Молодой писатель сознавал свою творческую незрелость и взял с собой в деревню, в качестве образцов, произведения, которые в каком-либо отношении соответствовали его замыслам: сочинения Диккенса и Кольцова, последние со вступительной статьей Белинского. Интерес к творчеству и жизни Кольцова у Григоровича имел своим источником стремление понять внутренний мир человека из народа, проникнуть в его думы и мечты, источники его страданий и радостей. Недаром отдельным главам своей повести «Деревня» Григорович предпослал эпиграфы из Кольцова. Содержавшийся в предисловии к сочинениям Кольцова рассказ Белинского об особенностях личности Кольцова и о столкновении народного поэта с враждебной ему темной средой, очевидно, прочно вошел в сознание Григоровича и наложил отпечаток на характеристику главной героини первой его крестьянской повести.
Основу сюжета повести «Деревня» (1846) Григорович заимствовал из рассказа матери об умирающей от чахотки молодой крестьянке, насильно выданной замуж и забитой мужем. Однако повесть свою он построил не как картину семейной драмы в народной среде или изображение гибели молодой женщины, а как историю жизни женщины из народа, начиная с рождения и кончая похоронами. Несчастное замужество и семейная жизнь занимают в повести не больше места, чем рассказ о детстве и девичестве бесправной крепостной сироты.
Возможно, что проблема положения женщины, составляющая один из основных вопросов в повести Григоровича, ставилась писателем не без учета романов Ж. Санд, оказывавших огромное влияние на русскую молодежь 40–х годов. Однако в центре внимания Григоровича в его повести находятся не семейные отношения, не вопрос о положении женщины в семье и даже в обществе, а крепостничество и положение закрепощенного крестьянства. Акулина избрана им в качестве героини как типичная представительница своего сословия. Бедная сирота, она, кроме гнета помещичьего, испытывает на себе гнет сельских богатеев, бесправна не только как крепостная, но и как женщина, эксплуатируемая в семье.

- - -

Цель задания: Откуда, согласно отрывку о повести «Деревня», Григорович взял основу ее сюжета?

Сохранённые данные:

- - -

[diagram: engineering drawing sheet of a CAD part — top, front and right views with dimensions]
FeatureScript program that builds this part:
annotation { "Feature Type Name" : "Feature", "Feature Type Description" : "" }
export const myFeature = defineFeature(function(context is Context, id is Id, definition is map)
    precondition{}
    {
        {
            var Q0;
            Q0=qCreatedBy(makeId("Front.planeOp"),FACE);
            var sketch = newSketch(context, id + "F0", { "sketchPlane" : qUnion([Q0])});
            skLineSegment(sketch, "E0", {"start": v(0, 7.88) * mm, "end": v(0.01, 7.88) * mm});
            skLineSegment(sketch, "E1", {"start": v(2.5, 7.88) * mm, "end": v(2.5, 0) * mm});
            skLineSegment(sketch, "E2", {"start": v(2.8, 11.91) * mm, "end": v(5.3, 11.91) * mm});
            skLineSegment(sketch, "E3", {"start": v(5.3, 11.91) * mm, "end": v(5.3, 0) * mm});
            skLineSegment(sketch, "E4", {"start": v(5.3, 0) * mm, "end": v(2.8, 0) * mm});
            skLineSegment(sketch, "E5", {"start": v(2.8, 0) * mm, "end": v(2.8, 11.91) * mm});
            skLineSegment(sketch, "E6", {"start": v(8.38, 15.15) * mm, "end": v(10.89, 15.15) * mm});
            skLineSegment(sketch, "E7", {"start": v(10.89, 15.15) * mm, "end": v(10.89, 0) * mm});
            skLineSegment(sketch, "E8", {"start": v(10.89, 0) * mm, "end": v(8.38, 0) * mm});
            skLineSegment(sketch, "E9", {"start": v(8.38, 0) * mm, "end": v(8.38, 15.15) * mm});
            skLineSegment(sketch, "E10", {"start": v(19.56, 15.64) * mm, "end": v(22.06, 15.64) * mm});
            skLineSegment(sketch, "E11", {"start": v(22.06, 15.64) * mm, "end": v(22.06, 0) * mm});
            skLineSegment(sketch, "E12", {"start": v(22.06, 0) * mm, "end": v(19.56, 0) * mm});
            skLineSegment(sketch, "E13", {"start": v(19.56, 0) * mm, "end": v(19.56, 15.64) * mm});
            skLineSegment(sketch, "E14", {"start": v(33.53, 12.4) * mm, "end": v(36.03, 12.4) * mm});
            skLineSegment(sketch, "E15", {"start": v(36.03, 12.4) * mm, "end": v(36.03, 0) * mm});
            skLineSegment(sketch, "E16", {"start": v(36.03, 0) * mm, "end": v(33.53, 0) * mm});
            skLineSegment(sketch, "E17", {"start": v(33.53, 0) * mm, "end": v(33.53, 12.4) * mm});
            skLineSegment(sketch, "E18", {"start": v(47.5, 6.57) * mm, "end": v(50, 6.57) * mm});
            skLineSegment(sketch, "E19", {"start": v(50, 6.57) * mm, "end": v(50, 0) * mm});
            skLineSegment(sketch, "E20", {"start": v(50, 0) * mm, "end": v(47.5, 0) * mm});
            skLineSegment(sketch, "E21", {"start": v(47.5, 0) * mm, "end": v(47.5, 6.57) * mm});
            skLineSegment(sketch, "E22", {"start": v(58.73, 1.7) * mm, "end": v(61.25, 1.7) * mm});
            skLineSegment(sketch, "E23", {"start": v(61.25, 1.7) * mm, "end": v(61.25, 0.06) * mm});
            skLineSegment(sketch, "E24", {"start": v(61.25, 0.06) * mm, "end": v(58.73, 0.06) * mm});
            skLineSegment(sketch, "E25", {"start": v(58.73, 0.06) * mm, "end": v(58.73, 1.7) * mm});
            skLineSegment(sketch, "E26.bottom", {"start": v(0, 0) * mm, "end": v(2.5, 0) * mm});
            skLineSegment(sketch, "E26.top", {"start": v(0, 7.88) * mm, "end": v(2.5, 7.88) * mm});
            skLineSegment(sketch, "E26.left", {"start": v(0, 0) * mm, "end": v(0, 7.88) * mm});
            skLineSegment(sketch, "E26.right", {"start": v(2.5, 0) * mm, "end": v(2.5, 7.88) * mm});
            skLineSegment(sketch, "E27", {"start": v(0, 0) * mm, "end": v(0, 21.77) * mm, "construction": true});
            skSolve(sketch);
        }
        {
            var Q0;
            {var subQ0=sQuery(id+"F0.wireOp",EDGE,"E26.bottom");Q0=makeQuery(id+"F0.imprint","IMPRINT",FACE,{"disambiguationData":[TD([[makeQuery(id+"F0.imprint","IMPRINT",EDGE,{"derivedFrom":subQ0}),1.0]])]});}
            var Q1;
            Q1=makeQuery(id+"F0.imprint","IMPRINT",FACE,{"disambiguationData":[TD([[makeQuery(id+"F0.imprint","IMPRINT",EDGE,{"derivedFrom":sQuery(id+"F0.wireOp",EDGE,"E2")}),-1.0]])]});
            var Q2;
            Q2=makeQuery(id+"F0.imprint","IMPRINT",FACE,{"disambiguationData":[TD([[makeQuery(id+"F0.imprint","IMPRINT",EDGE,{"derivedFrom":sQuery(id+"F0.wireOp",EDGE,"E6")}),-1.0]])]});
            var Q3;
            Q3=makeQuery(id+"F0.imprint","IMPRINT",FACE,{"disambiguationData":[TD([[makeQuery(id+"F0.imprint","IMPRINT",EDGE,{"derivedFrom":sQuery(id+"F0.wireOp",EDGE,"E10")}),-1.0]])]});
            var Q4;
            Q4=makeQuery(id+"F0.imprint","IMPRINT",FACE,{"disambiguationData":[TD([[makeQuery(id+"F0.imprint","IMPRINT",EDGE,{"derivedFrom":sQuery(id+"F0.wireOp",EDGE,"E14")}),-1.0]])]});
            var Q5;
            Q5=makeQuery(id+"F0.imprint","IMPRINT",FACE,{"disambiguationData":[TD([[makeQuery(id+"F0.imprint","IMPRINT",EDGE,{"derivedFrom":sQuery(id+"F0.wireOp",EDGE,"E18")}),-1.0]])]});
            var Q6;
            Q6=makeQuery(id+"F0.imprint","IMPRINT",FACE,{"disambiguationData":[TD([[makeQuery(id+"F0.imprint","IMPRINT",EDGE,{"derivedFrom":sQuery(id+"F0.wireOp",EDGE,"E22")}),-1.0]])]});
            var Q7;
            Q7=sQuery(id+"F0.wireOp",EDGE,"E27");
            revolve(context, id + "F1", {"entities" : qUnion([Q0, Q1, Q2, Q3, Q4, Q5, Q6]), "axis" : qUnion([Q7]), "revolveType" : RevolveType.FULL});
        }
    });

- - -

Поле ответа: Из рассказа матери об умирающей от чахотки молодой крестьянке, насильно выданной замуж и забитой мужем.